The car is decelerating at a = 13.889 m/s². The initial separation is d_o = 0.650m. From the point of view of the student, the dashboard suddenly starts accelerating towards him/her at rate a. So the expression for the separation is

d = d_o - (1/2) a t²

Solve for t when d = 0.

 

[Oriako]

How is Vi x t = 0.65m? I'm sorry, I really apologize for not understanding as this is probably really easy. But isn't his Vi just 0 so that entire term becomes zero? And why are you solving for when d = 0? I've done so many of these questions before and I've never really seen anything quite like this...

 

[gneill]

How is Vi x t = 0.65m? I'm sorry, I really apologize for not understanding as this is probably really easy. But isn't his Vi just 0 so that entire term becomes zero? And why are you solving for when d = 0? I've done so many of these questions before and I've never really seen anything quite like this...

It's purely an acceleration question. Since both objects begin at the same velocity (100 kph), we jump to their frame of reference where they are mutually at rest to begin with, and separated by 0.650m.

When the crash begins, the student remains at rest in this frame of reference (traveling inertially). The dash, however, begins to accelerate towards the student. The distance covered by an object accelerating at a over time t is (1/2) a t². The student and dash meet when the dash has covered the 0.650m separation.

 

[Oriako]

Apparently I'm retarded but I just don't understand how you used this formula the way you did.

d = Vi x t + (1/2) a x t^2

As far as I know, this formula is for calculating the distance that an object travels over a specified time interval when you are given how long it takes, the initial velocity, and the acceleration.

Why do you sub in Vi x t as being the distance from the dashboard? Sure, the acceleration is -13.89 m/s^2, but isn't the d on the left side of the equation 0.65m?

 

[gneill]

Apparently I'm retarded but I just don't understand how you used this formula the way you did.

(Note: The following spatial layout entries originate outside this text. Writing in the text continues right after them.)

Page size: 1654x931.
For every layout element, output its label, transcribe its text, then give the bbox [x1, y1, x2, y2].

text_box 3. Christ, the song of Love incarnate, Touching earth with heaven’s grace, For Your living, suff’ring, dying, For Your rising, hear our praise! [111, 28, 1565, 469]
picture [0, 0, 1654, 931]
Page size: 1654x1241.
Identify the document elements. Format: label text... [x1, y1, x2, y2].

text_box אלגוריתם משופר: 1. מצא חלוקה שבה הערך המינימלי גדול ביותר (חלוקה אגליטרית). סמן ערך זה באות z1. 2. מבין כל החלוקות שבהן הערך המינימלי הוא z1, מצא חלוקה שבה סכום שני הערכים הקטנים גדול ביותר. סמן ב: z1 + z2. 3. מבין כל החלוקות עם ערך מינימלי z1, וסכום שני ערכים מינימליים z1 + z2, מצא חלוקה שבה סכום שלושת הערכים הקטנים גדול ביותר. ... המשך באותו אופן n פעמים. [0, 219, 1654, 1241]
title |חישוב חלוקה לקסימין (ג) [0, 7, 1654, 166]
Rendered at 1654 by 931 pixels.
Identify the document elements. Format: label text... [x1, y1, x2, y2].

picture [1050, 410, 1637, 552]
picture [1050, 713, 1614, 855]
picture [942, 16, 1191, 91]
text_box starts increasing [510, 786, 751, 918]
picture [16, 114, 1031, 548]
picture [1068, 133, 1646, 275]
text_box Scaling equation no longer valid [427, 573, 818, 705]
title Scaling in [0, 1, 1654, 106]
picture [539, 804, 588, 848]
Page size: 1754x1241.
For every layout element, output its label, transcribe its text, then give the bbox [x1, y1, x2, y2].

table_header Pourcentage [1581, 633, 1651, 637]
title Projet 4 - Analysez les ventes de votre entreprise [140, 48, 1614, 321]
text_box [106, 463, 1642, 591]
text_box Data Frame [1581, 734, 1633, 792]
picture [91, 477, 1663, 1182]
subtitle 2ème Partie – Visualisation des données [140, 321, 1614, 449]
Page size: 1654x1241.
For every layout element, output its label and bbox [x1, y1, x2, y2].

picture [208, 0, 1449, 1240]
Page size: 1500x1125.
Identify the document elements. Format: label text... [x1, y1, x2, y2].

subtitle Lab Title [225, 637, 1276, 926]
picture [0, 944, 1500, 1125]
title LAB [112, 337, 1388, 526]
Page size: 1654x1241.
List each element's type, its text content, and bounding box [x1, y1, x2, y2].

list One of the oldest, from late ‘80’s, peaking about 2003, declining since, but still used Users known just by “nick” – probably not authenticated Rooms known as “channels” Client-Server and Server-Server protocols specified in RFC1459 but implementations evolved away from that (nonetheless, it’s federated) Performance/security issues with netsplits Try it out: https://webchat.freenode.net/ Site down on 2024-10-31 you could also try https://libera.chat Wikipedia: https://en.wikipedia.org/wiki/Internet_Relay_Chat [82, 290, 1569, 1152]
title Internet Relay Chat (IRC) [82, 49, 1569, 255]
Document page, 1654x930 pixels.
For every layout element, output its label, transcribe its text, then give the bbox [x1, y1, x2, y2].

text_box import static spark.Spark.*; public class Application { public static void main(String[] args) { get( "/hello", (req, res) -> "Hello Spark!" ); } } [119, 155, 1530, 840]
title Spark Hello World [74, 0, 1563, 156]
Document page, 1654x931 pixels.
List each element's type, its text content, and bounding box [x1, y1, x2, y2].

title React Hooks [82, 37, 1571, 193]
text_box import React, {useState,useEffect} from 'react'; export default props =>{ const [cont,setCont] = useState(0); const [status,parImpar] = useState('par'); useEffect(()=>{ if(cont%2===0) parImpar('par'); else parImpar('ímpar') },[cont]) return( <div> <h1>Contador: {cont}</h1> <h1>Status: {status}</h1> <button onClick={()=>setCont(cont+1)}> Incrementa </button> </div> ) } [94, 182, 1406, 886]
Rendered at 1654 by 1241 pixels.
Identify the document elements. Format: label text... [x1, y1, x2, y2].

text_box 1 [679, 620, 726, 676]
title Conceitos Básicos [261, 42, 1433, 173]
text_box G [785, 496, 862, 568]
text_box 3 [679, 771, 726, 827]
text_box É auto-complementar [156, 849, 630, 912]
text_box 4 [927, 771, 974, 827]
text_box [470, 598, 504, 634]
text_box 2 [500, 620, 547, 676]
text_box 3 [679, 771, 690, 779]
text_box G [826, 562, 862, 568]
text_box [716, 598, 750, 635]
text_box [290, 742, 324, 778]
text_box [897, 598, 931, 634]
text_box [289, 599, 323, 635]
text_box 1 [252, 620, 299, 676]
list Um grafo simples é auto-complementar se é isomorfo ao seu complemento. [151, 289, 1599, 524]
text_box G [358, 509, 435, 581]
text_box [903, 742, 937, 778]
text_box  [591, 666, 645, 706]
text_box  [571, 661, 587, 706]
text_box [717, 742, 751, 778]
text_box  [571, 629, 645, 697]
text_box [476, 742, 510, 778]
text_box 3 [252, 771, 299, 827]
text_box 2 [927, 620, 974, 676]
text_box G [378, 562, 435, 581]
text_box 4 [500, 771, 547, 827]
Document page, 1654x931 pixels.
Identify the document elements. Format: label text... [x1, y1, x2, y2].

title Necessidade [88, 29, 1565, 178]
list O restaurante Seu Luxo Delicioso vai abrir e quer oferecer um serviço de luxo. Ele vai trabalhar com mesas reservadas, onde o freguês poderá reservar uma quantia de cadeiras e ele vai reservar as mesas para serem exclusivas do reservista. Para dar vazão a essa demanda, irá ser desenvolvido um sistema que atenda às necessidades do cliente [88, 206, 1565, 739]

d = Vi x t + (1/2) a x t^2

As far as I know, this formula is for calculating the distance that an object travels over a specified time interval when you are given how long it takes, the initial velocity, and the acceleration.

Why do you sub in Vi x t as being the distance from the dashboard? Sure, the acceleration is -13.89 m/s^2, but isn't the d on the left side of the equation 0.65m?

The complete general expression is

d(t) = d_o + Vi x t + (1/2) a x t²

d_o is the initial displacement.

d(t) is the separation at time t.

In this case, in the frame of reference of the moving car and student at the instant the crash begins, Vi = 0; they are moving at the same rate in the ground frame of reference, so in the student/car frame their relative velocity Vi is zero. When you then put in the negative value for the acceleration, you obtain the formula I gave.

 

[Oriako]

Wow. Why do they remove that d sub-zero term on my formula sheet then!? WTF. It should be: ∆d = Vi x t + (1/2) a x t^2

Thank you so much for all the help you've given me. This problem has been bothering me for days.